> [Required action]: Extend the report on the tunnel boring machines beneath Brisbane for Cross River Rail with the passage that would follow its closing sentence. That report stands ahead of the listing.

> [Excerpt to read]:
The first of the two giant Tunnel Boring Machines (TBMs) excavating Brisbane’s Cross River Rail’s twin tunnels has now carved its way beneath the river, and is moving northwards under the CBD.
Premier Annastacia Palaszczuk said the successful under river crossing by TBM Else is a major milestone for this transformational project.
“Else is now tunnelling its way towards the new Albert Street station, while TBM Merle is making her own crossing to ensure the twin tunnels break through to Roma Street, then onto the Normanby portal by the end of the year,” she said.
“Not only is this project streamlining our public transport network, it is also a vital part of our economic recovery. […] It is putting more than $4 million a day into the economy and more than 2400 people have worked on the project since it started,” she added.
The Cross River Rail is a 10.2 kilometre rail line from Dutton Park to Bowen Hills in Brisbane, which includes 5.9 kilometres of twin tunnels under the Brisbane River and CBD. The project will unlock a bottleneck at the core of Brisbane’s transport network and it will transform the way Queenslanders travel across the whole of South East Queensland.
“When trains start running to parts of the inner city in 2025, more than 7700 workers, including 450 trainees and apprentices can boast they had a hand in building the project which will re-define peoples journeys to parts of the inner city,” Premier Palaszczuk said.
Transport Minister Mark Bailey said Cross River Rail was creating 7, 700 jobs for Queensland.
“The big boring machines are tunnelling through up to 30 metres of hard rock a day with a crew of up to 15 people working on them at any one time,” he said.
“The TBMs are lining the tunnel walls as they go with 25,000 big precast concrete segments, weighing 4.2 tonnes each,” he added.
The Cross River Rail tunnel project is a key component of the Palaszczuk Government’s $56 billion infrastructure guarantee over the next four years to drive Queensland’s economic recovery from Covid-19.

> [Data section]:
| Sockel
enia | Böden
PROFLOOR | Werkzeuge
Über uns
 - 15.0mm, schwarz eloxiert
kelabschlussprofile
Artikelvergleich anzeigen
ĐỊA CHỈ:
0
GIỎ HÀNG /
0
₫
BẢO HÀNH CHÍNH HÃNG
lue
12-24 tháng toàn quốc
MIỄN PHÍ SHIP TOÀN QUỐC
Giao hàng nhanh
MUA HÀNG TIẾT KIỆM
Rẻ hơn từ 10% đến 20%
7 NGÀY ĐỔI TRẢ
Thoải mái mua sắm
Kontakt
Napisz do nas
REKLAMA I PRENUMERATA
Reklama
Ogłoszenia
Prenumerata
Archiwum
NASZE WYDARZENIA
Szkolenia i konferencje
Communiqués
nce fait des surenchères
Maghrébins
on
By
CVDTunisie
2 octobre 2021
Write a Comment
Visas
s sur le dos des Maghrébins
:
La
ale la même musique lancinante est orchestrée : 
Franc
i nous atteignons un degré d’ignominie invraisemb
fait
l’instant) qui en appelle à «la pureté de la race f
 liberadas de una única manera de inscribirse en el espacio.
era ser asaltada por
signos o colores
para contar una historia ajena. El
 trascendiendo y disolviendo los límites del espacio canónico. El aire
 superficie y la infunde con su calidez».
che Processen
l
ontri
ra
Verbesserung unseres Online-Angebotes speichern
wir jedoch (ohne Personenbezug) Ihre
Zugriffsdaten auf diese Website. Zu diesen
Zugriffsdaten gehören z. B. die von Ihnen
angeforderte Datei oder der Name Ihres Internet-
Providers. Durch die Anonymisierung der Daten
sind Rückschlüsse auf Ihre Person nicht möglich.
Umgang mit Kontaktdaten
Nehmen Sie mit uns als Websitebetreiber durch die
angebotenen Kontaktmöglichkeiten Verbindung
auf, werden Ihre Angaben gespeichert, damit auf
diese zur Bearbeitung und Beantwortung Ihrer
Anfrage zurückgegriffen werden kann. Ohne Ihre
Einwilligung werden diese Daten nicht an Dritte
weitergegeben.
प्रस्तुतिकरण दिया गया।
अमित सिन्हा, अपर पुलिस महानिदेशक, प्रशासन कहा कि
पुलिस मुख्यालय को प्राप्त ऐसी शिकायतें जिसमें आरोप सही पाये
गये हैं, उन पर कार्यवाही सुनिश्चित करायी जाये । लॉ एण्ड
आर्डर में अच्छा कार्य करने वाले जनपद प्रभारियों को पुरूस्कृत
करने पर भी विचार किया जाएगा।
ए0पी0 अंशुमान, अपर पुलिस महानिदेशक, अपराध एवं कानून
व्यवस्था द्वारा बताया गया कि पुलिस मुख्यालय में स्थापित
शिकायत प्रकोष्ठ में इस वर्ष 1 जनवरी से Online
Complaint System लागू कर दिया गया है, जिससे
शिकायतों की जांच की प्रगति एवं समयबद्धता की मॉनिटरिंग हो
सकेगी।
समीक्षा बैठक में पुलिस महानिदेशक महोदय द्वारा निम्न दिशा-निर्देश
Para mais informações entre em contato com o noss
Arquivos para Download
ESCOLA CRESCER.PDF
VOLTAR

> [Exercise result]:
Member for McConnel, Grace Grace said the project was delivering a huge economic boost to Queensland.
“Cross River Rail is injecting about $4.1 million into the economy every day, with more than 90 per cent of this flowing directly into Queensland businesses, at a time when they need it the most,” she said.
Grace said the exciting milestone of crossing under the river was also one of the most technically challenging parts for crews.
“As you could imagine, burrowing under the Brisbane River with two 1350-tonne mega machines has required extensive planning,” she said.
“Crews undertake probe drilling in front of the TBMs to determine the type of geology they will pass through, while special systems on the machines and the design of the tunnels themselves ensure this new river crossing will be watertight.”
Cross River Rail’s twin tunnels will be the first rail crossing for the Brisbane River since the Merivale Bridge opened in 1978. The two TBMs are named in honour of two ground-breaking Queensland women – trailblazing engineer Else Shepherd AM and pioneering feminist Merle Thornton AM. Each TBM weighs 1350 tonnes and is 165 metres long.
The mega machines are expected to continue below the Albert Street site before breaking through at Roma Street later in the year and then finally emerging at the project’s northern portal near Normanby by the end of the year.